Terms Of Use
01. Definitions
1.1 **Working Day**: Any day excluding Saturdays, Sundays, and public holidays in
England.
1.2 **Fees**: The amounts payable by the Client for subscribing to the Game and
receiving the Services, as outlined in Clause 8.
1.3 **Client**: The individual or entity purchasing Services from Catuma Synergy
Hub.
1.4 **Client Breach**: Refers to the meaning set out in Clause 7.2.
1.5 **Client Content**: Includes any logos, images, phrases, slogans, audio, video,
trademarks, or other materials owned, licensed, or otherwise used by the Client, which
are integrated into the Game under the Services.
1.6 **Start Date**: The date defined in Clause 2.2.
1.7 **Terms**: Refers to these terms and conditions.
1.8 **Agreement**: The legally binding agreement between Catuma Synergy Hub and the
Client, governing the provision of Services under these Terms.
1.9 **Custom Content**: Any designs, artwork, content, or intellectual property
developed by Catuma Synergy Hub for the Client’s use throughout the Subscription Period.
1.10 **Data Controller**: Has the meaning specified by the Data Protection Laws.
1.11 **Data Processor**: Also defined under the Data Protection Laws.
1.12 **Data Protection Laws**: All current laws and regulations regarding the
protection of personal data, including but not limited to GDPR, UK GDPR, and the Data
Protection Act 2018.

....

__WHAT THE TASK REQUIRES__
Pick up the terms of use after definition 1.12 and continue the list of definitions. The listing that comes next is separate from the terms of use.

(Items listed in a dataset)
....

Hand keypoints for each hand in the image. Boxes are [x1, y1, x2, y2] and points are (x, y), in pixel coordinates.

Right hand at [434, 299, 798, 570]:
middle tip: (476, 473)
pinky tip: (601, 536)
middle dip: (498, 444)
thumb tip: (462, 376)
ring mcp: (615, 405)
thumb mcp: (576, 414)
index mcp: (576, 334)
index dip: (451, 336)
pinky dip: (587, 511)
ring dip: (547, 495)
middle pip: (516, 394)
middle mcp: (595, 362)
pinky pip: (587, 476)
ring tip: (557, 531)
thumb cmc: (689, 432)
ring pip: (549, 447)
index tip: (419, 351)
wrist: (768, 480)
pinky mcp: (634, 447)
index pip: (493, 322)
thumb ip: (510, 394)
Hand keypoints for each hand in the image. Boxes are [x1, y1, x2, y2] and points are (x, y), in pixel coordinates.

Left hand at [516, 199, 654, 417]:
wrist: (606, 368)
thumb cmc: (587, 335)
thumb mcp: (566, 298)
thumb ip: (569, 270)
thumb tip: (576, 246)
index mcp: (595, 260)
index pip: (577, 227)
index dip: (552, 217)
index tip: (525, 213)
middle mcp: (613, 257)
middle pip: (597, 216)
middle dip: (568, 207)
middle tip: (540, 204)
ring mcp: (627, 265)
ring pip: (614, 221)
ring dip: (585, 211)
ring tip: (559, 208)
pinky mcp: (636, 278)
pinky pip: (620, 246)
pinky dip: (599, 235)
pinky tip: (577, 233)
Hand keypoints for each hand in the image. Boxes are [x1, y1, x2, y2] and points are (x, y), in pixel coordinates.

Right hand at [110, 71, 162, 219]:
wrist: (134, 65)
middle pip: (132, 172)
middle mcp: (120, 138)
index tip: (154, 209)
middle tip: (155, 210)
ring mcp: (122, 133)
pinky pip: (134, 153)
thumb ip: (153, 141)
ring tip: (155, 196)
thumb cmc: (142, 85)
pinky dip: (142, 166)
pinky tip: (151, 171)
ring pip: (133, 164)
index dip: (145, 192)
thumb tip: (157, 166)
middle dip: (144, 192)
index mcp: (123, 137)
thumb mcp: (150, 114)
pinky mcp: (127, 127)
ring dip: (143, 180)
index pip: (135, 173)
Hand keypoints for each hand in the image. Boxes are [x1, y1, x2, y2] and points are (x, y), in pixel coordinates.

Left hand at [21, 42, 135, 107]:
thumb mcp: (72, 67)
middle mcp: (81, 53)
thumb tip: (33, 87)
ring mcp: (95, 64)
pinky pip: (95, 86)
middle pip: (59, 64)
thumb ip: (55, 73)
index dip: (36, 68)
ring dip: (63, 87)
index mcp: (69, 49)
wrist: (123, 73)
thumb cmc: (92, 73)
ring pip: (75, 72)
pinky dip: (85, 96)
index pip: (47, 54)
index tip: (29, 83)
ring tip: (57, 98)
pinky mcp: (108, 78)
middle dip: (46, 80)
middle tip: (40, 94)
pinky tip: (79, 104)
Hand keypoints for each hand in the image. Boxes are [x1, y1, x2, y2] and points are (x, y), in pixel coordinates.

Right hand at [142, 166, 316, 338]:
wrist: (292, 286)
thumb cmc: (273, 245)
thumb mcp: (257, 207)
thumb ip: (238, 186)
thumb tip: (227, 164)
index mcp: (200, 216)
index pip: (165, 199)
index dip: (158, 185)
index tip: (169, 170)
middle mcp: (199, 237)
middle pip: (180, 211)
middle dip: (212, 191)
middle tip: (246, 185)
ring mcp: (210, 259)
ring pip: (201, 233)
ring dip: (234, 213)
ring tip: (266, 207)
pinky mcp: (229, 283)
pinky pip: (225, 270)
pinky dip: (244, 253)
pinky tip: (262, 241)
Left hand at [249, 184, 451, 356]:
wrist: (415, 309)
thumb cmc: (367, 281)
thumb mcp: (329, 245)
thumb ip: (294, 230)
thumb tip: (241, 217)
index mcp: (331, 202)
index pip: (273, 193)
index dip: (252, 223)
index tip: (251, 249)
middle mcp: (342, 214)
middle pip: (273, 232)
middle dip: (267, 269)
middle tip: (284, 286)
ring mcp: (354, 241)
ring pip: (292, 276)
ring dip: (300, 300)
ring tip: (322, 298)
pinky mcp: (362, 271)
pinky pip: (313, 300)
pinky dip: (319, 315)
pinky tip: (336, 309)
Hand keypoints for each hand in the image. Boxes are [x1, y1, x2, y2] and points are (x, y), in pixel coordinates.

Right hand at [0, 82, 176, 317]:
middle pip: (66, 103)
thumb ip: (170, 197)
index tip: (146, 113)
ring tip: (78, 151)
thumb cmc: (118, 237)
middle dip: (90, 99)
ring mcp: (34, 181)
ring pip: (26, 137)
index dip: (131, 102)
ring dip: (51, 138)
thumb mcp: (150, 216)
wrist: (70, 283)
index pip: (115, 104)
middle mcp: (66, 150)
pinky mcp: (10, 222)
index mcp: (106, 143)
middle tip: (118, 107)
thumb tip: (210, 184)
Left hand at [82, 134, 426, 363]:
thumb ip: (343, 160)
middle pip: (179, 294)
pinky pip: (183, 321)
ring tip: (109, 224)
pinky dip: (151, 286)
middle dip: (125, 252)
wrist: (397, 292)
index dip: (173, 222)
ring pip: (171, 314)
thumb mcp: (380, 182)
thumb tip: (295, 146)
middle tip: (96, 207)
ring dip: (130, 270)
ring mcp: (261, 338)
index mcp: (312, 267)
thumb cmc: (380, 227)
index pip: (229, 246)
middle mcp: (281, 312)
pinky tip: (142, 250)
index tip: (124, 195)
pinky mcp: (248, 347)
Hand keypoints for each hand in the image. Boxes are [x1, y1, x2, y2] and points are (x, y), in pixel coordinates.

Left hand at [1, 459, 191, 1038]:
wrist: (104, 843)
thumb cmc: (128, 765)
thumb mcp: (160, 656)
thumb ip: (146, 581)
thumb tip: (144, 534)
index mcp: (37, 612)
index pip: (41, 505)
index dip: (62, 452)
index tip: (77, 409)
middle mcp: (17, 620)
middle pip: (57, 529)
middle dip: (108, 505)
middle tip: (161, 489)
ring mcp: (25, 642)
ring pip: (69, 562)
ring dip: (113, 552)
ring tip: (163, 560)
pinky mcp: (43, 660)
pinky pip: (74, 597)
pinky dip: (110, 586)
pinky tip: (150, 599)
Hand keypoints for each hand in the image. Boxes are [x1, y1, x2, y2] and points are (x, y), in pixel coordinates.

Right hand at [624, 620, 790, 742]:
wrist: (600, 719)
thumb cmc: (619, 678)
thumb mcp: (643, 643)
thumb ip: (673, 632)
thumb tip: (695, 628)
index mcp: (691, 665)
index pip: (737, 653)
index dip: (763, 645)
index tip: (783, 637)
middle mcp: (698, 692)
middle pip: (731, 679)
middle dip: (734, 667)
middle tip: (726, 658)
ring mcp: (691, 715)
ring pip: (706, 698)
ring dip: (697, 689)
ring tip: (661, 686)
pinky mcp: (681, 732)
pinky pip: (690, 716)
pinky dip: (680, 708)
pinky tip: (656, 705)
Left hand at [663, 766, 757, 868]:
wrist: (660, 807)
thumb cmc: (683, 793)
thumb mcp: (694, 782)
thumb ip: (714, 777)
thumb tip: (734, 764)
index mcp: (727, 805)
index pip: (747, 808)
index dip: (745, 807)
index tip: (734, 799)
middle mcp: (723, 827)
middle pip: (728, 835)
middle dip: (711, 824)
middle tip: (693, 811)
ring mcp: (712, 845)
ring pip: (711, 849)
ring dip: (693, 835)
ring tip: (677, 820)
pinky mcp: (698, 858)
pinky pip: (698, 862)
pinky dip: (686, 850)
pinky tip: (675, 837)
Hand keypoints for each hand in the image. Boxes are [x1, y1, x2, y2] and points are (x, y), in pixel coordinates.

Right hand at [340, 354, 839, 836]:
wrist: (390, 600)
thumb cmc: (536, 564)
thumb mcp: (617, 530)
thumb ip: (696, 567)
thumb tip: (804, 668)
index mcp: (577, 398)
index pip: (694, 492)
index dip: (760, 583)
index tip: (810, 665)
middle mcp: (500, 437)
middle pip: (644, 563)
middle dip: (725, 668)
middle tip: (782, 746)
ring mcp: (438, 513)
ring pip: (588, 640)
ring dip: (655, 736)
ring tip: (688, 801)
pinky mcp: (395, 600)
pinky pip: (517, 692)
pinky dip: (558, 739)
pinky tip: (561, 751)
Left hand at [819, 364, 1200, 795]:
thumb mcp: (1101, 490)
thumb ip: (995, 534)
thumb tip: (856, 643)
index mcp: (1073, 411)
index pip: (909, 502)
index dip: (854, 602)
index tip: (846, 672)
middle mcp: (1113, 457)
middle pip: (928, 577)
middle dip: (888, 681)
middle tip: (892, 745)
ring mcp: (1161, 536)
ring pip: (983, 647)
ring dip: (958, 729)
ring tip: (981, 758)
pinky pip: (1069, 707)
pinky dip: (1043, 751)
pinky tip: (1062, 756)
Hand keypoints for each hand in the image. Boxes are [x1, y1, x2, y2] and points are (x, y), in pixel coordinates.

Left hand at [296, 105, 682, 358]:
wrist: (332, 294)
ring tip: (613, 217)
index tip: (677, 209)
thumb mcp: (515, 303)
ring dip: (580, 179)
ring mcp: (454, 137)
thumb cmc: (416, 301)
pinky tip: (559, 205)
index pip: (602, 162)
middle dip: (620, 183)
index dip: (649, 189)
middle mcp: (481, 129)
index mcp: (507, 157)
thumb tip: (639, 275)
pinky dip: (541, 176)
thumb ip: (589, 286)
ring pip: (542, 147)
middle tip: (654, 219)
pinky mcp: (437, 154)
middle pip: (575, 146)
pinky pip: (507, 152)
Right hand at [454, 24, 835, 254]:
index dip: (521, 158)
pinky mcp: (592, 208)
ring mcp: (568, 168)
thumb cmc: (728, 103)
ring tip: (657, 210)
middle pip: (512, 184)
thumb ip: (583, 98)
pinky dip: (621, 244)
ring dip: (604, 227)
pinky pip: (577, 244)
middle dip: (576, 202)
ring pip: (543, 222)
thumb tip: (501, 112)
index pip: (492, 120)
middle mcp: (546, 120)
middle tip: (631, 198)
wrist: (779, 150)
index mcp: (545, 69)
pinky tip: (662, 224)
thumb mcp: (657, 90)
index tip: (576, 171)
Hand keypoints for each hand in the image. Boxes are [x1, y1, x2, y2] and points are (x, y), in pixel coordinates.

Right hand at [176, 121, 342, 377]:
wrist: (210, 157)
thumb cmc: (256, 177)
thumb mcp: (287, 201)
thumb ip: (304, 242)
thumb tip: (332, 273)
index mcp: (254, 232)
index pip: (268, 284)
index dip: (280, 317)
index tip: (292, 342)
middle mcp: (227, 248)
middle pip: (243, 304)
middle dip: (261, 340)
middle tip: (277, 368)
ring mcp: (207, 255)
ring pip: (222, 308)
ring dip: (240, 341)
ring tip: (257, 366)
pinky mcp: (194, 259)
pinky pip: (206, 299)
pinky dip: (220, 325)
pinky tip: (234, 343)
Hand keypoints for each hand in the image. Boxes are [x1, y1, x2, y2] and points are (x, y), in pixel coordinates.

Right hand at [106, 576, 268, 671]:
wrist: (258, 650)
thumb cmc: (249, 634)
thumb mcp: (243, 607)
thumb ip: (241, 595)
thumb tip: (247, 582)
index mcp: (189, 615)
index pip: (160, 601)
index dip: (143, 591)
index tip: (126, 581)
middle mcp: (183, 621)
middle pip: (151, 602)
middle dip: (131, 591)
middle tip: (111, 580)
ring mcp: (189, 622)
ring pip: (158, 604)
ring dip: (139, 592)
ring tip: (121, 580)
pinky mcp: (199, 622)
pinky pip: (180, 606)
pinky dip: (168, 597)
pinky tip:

....

__ANSWER BELOW__
1.13 **Data Subject**: An individual whose personal information is being processed.
1.14 **Game**: The online gaming platform selected by the Client in their Contract,
provided by Catuma Synergy Hub as part of the Services. It consists of both the Game
Engine and the Client’s Content.
1.15 **Game Engine**: Refers to the software programs developed and owned by Catuma
Synergy Hub, which form the core functionality and codebase of the Game.
1.16 **Intellectual Property Rights**: Includes all patents, copyrights,
trademarks, domain names, goodwill, design rights, and other intellectual property,
whether registered or unregistered, along with rights to use such property worldwide.
1.17 **Release Date**: The date when the Game is launched by the Client.
1.18 **Damages**: Includes all costs, liabilities, expenses, losses, and damages
(including any direct, indirect, or consequential losses) incurred by either party.
1.19 **Contract**: The Client's request for the Game and Services, as confirmed by
a purchase through Catuma Synergy Hub’s website, by phone, or via email.
1.20 **Personal Data**: Refers to any information defined under Data Protection
Laws.
1.21 **Catuma**: A trading name of Catuma Synergy HUB, registered in England and
Wales under company number 15341120.
1.22 **Processing**: Defined in the Data Protection Laws.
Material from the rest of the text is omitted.